(Beginning of Given entries)
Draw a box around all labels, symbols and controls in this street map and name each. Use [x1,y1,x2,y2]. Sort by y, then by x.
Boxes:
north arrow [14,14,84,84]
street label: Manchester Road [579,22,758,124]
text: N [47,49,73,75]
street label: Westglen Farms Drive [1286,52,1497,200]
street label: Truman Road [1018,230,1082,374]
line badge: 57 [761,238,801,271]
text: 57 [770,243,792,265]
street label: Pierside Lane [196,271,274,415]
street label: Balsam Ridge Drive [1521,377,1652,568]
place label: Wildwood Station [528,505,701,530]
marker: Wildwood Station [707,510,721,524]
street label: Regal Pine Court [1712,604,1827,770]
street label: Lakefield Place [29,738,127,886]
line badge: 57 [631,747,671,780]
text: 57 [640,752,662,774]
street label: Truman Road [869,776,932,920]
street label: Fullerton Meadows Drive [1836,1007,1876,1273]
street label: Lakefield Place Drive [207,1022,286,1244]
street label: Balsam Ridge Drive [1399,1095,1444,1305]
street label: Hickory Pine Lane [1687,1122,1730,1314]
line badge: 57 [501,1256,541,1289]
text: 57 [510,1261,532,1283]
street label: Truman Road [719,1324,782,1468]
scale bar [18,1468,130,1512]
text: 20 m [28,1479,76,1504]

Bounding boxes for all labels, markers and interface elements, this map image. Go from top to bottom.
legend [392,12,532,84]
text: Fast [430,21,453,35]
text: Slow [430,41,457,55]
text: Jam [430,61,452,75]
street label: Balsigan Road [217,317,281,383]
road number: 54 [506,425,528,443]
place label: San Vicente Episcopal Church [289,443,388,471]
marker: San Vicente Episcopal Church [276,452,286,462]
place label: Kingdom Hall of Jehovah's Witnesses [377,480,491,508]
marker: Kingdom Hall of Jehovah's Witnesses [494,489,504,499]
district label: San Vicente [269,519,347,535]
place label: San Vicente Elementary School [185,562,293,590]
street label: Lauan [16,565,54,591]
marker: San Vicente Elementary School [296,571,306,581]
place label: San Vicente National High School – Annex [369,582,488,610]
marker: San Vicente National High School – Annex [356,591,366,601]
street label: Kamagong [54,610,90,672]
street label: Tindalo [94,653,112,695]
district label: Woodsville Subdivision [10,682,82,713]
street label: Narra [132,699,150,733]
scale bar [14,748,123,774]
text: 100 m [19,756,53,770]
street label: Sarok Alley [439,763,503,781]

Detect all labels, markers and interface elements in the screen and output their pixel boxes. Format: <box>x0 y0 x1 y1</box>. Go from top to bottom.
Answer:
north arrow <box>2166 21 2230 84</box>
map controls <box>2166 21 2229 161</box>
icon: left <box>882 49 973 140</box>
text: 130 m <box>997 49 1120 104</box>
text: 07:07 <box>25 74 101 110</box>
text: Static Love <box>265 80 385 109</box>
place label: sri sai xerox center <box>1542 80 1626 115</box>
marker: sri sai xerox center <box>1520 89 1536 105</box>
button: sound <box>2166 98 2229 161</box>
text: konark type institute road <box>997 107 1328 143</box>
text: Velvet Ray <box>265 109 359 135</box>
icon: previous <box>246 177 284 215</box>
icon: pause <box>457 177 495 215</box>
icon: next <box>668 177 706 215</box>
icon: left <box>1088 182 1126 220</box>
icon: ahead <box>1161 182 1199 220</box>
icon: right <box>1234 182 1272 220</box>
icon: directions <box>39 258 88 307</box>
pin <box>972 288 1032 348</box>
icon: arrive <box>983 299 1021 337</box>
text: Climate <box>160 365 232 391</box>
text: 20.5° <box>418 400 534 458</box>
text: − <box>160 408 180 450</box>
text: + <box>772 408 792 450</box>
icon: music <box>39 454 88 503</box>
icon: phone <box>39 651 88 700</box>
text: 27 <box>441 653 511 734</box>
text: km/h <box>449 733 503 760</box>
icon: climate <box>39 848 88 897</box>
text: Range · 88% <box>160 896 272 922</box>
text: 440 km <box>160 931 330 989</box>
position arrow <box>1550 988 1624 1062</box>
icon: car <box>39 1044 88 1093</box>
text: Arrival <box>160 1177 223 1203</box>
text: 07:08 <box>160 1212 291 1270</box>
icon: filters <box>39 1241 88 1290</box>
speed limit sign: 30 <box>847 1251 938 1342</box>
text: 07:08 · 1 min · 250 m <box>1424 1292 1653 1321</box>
(End of Given entries)
Requirement:
Where the string "Wildwood" turns up in a line of the data above, copy that whole line.

Written answer:
place label: Wildwood Station [528,505,701,530]
marker: Wildwood Station [707,510,721,524]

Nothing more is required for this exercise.